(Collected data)

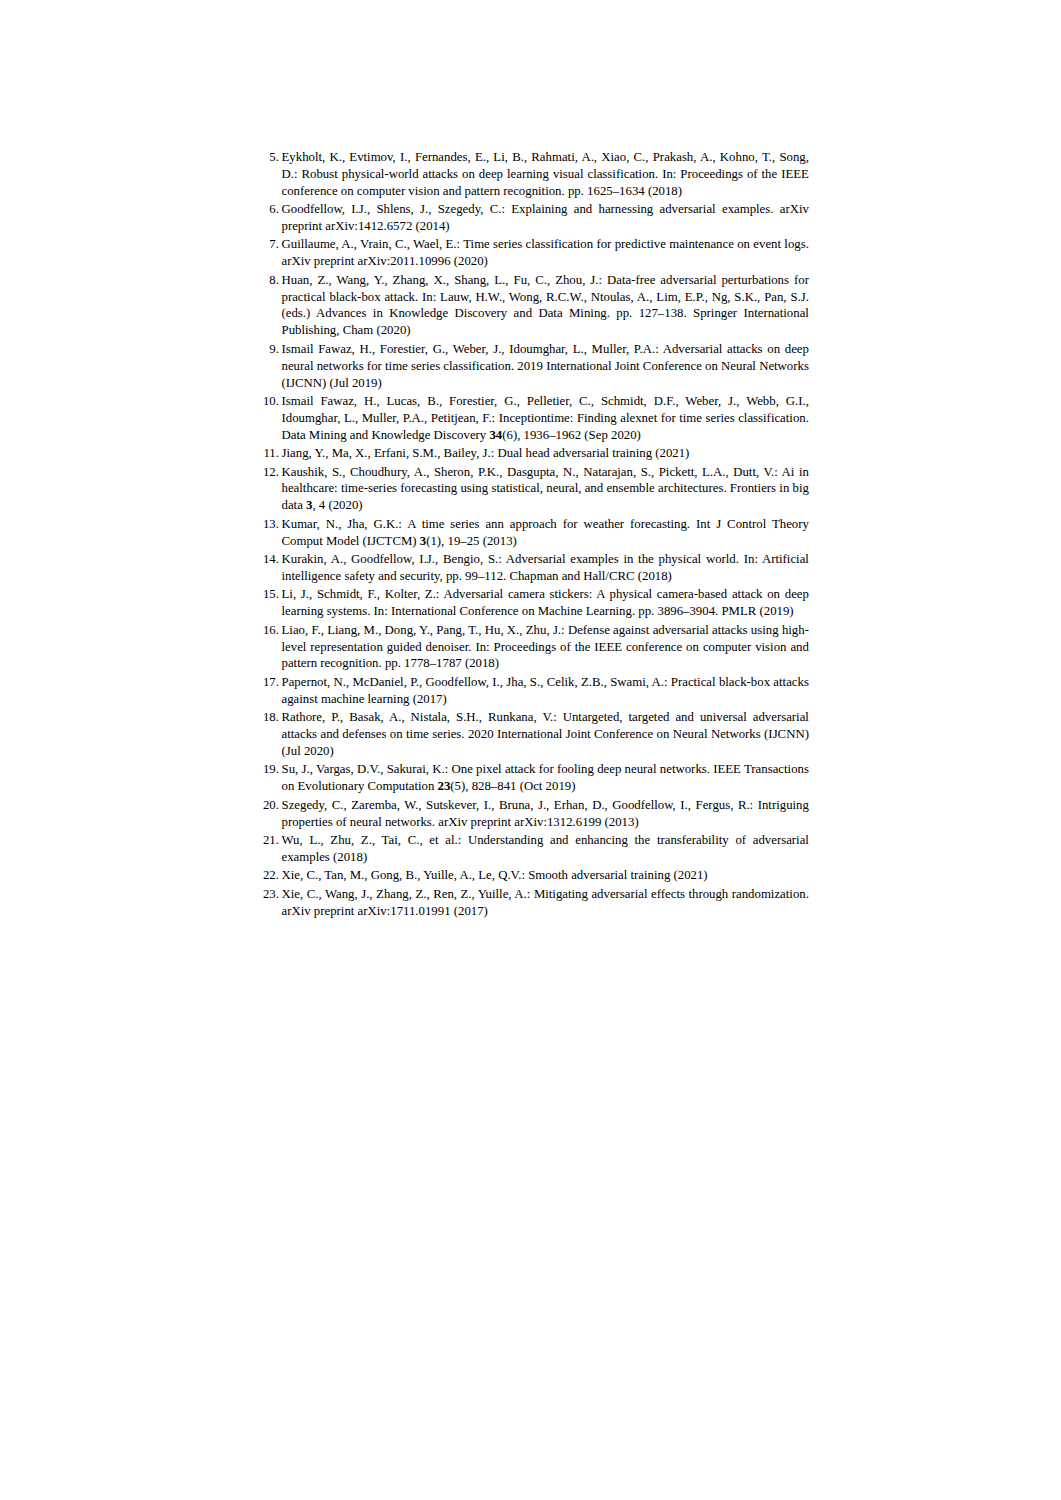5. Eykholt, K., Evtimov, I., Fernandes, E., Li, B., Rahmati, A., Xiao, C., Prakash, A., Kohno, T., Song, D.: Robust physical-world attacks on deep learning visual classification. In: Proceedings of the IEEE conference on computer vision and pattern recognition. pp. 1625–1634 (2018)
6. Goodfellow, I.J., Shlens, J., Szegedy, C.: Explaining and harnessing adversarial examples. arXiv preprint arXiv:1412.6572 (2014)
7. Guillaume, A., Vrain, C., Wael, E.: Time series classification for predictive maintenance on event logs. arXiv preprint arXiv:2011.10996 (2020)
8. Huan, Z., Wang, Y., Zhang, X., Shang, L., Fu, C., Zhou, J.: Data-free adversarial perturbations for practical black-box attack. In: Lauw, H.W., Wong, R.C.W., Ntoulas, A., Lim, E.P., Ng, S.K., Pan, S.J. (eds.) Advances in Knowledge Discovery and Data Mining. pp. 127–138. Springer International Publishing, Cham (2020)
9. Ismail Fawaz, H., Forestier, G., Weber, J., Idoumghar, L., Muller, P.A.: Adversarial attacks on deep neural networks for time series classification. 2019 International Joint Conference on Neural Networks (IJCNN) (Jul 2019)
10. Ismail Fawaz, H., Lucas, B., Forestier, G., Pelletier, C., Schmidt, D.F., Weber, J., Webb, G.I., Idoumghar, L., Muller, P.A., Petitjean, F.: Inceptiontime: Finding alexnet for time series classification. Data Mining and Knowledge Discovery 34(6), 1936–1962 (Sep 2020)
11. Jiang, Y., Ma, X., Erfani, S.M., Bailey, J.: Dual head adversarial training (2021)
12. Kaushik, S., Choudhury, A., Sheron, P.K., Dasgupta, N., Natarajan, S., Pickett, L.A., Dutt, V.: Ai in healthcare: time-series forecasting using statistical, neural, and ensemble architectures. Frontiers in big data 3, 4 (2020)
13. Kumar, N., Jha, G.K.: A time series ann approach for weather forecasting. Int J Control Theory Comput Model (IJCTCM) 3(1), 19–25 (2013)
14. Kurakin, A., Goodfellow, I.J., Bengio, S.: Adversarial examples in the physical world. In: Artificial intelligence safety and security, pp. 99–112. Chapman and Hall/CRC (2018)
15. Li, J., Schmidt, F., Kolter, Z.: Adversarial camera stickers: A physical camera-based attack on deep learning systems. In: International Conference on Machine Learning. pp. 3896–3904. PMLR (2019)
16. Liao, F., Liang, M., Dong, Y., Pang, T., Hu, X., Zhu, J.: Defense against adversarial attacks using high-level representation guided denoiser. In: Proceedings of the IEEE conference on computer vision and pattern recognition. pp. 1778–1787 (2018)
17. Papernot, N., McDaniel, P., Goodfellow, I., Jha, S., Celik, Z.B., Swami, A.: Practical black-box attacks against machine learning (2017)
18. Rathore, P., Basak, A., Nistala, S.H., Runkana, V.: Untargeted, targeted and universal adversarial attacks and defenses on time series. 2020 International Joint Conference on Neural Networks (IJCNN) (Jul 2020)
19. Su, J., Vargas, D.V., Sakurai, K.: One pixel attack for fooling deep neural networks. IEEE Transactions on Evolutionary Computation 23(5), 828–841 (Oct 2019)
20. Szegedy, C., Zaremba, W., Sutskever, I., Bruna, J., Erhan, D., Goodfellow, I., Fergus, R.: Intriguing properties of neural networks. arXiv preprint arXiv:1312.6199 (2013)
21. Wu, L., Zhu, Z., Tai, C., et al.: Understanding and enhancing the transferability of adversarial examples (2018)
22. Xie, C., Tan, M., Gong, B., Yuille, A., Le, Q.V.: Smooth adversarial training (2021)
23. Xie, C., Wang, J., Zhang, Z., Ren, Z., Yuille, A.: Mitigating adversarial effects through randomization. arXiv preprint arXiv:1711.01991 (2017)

# TASK TO CARRY OUT
All of the records above are to be written out exactly, minus their images.

# RESULT
5. Eykholt, K., Evtimov, I., Fernandes, E., Li, B., Rahmati, A., Xiao, C., Prakash, A., Kohno, T., Song, D.: Robust physical-world attacks on deep learning visual classification. In: Proceedings of the IEEE conference on computer vision and pattern recognition. pp. 1625–1634 (2018)
6. Goodfellow, I.J., Shlens, J., Szegedy, C.: Explaining and harnessing adversarial examples. arXiv preprint arXiv:1412.6572 (2014)
7. Guillaume, A., Vrain, C., Wael, E.: Time series classification for predictive maintenance on event logs. arXiv preprint arXiv:2011.10996 (2020)
8. Huan, Z., Wang, Y., Zhang, X., Shang, L., Fu, C., Zhou, J.: Data-free adversarial perturbations for practical black-box attack. In: Lauw, H.W., Wong, R.C.W., Ntoulas, A., Lim, E.P., Ng, S.K., Pan, S.J. (eds.) Advances in Knowledge Discovery and Data Mining. pp. 127–138. Springer International Publishing, Cham (2020)
9. Ismail Fawaz, H., Forestier, G., Weber, J., Idoumghar, L., Muller, P.A.: Adversarial attacks on deep neural networks for time series classification. 2019 International Joint Conference on Neural Networks (IJCNN) (Jul 2019)
10. Ismail Fawaz, H., Lucas, B., Forestier, G., Pelletier, C., Schmidt, D.F., Weber, J., Webb, G.I., Idoumghar, L., Muller, P.A., Petitjean, F.: Inceptiontime: Finding alexnet for time series classification. Data Mining and Knowledge Discovery 34(6), 1936–1962 (Sep 2020)
11. Jiang, Y., Ma, X., Erfani, S.M., Bailey, J.: Dual head adversarial training (2021)
12. Kaushik, S., Choudhury, A., Sheron, P.K., Dasgupta, N., Natarajan, S., Pickett, L.A., Dutt, V.: Ai in healthcare: time-series forecasting using statistical, neural, and ensemble architectures. Frontiers in big data 3, 4 (2020)
13. Kumar, N., Jha, G.K.: A time series ann approach for weather forecasting. Int J Control Theory Comput Model (IJCTCM) 3(1), 19–25 (2013)
14. Kurakin, A., Goodfellow, I.J., Bengio, S.: Adversarial examples in the physical world. In: Artificial intelligence safety and security, pp. 99–112. Chapman and Hall/CRC (2018)
15. Li, J., Schmidt, F., Kolter, Z.: Adversarial camera stickers: A physical camera-based attack on deep learning systems. In: International Conference on Machine Learning. pp. 3896–3904. PMLR (2019)
16. Liao, F., Liang, M., Dong, Y., Pang, T., Hu, X., Zhu, J.: Defense against adversarial attacks using high-level representation guided denoiser. In: Proceedings of the IEEE conference on computer vision and pattern recognition. pp. 1778–1787 (2018)
17. Papernot, N., McDaniel, P., Goodfellow, I., Jha, S., Celik, Z.B., Swami, A.: Practical black-box attacks against machine learning (2017)
18. Rathore, P., Basak, A., Nistala, S.H., Runkana, V.: Untargeted, targeted and universal adversarial attacks and defenses on time series. 2020 International Joint Conference on Neural Networks (IJCNN) (Jul 2020)
19. Su, J., Vargas, D.V., Sakurai, K.: One pixel attack for fooling deep neural networks. IEEE Transactions on Evolutionary Computation 23(5), 828–841 (Oct 2019)
20. Szegedy, C., Zaremba, W., Sutskever, I., Bruna, J., Erhan, D., Goodfellow, I., Fergus, R.: Intriguing properties of neural networks. arXiv preprint arXiv:1312.6199 (2013)
21. Wu, L., Zhu, Z., Tai, C., et al.: Understanding and enhancing the transferability of adversarial examples (2018)
22. Xie, C., Tan, M., Gong, B., Yuille, A., Le, Q.V.: Smooth adversarial training (2021)
23. Xie, C., Wang, J., Zhang, Z., Ren, Z., Yuille, A.: Mitigating adversarial effects through randomization. arXiv preprint arXiv:1711.01991 (2017)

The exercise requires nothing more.